> _Text provided_:
By Giza Lopes, PhD
This year advocacy efforts to legalize death with dignity in the United States have achieved unprecedented momentum. Over half of the state legislatures are entertaining bills largely patterned after the Oregon experience, many for the first time. Just last week, the Golden State’s Senate advanced a bill that, if approved by the Assembly, could give terminally ill Californians the right to end their life with the aid of a doctor.
A Long History of Legislative Action
This level of political activity and intense engagement is especially remarkable if one considers that the pursuit to legalize medically hastened death via legislative action has a long history. In fact, the first bills proposing a similar option to terminally ill individuals date back to 1906. Since then, while death with dignity has been enacted in Oregon and Washington through referenda, only infrequently has it been earnestly considered by legislative bodies, with the exception of Vermont’s Patient Choice and Control at End of Life Act signed into law in 2013.
Opposition to Death with Dignity
While the current legislative impetus has clearly galvanized advocates and highlighted sympathetic public opinion on this matter, it has also stimulated opponents to voice their concerns and disapprovals loudly. Among the latter, three groups are particularly salient: organized medicine, organized religion, and certain disability organizations. Common to the first two is a reliance on dogma—”First do no harm” and the “inviolability of human life”—as the driving force behind their opposition. Disability rights activists, on the other hand, articulate their fears that legalization of medically hastened death would inevitably lead us down a slippery slope, risking the lives of vulnerable individuals.

> _Exercise data_:
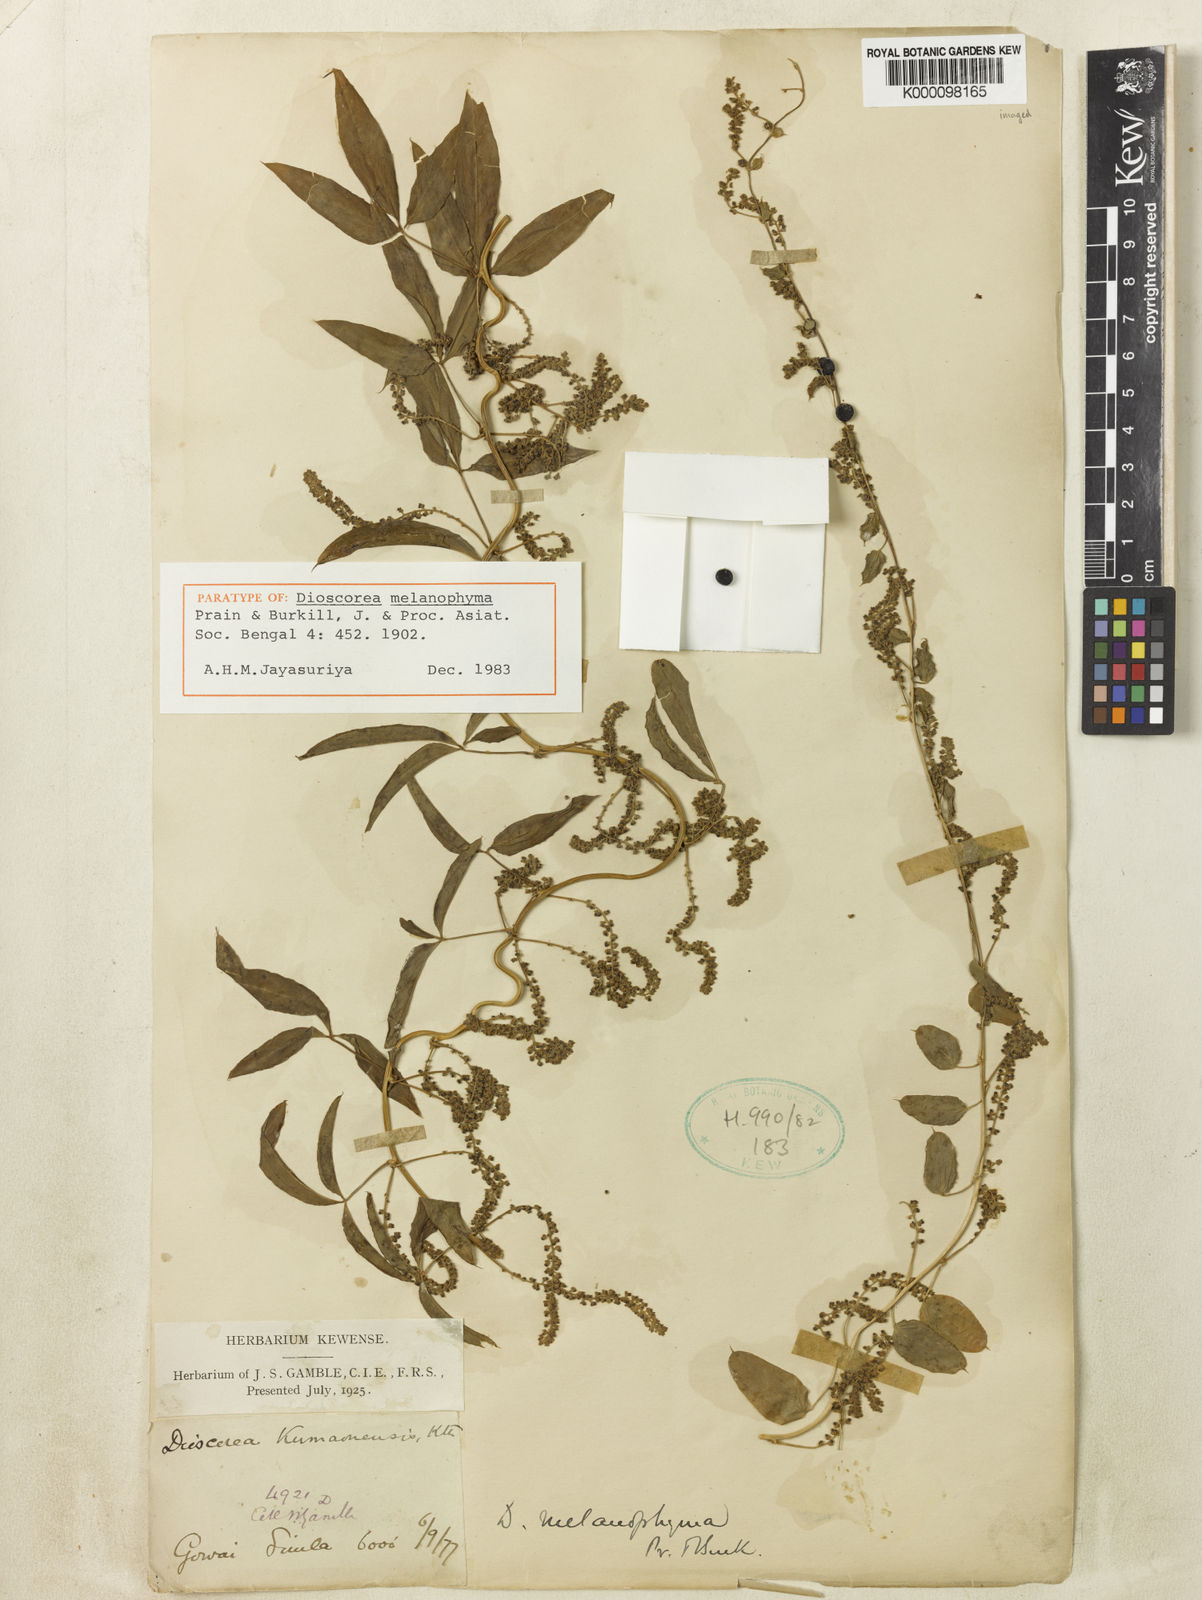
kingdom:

> _Your goal_: Carry on the article about death with dignity legislation, picking up right after its final sentence.

> _Answer to this problem_:
Together, the first two of these sources of opposition reflect an ethos brewed over hundreds of years, seasoned with emotional rawness, and framed, for the most part, into an intransigent message. One could argue ad nauseam about how doctors do more harm by prolonging the inevitable, or that one’s right of self-determination trumps any religious notion of when life begins or should end. Realistically, though, while this discussion is philosophically stimulating, thought-provoking, and passion-fueling, rarely has it been productive.
Breakthroughs such as the California Medical Association’s recent position change from opposing death with dignity to a neutral stance on the matter are extraordinary and exceptional. To date, the only national-level medical organization to affirmatively recommend—and, in effect, seek—legalization of physician-hastened death is the Royal Dutch Medical Association. And while the Roman Catholic Church, thirty-five years ago, sanctioned for the first time the refusal of “forms of treatment that would only secure a precarious and burdensome prolongation of life,” even the most optimistic of pro-death with dignity advocates would not seriously expect any endorsements from the Pope in the near future. As a concerted duo, these two groups are hard to placate.
Data Refute Misinformation
The third source of opposition, however, is one to which advocates of physician assisted dying can cogently respond. Since the passage of Oregon’s Death with Dignity Act, a multitude of data—rich and broad in scope—have been collected by the Public Health Division of the Oregon Health Authority, and comprehensive, rigorously designed studies have been conducted and published in a series of peer-reviewed journals.
[D]ata and studies dispel unequivocally the fears articulated by those who espouse the view that vulnerable individuals are at risk where death with dignity is legal.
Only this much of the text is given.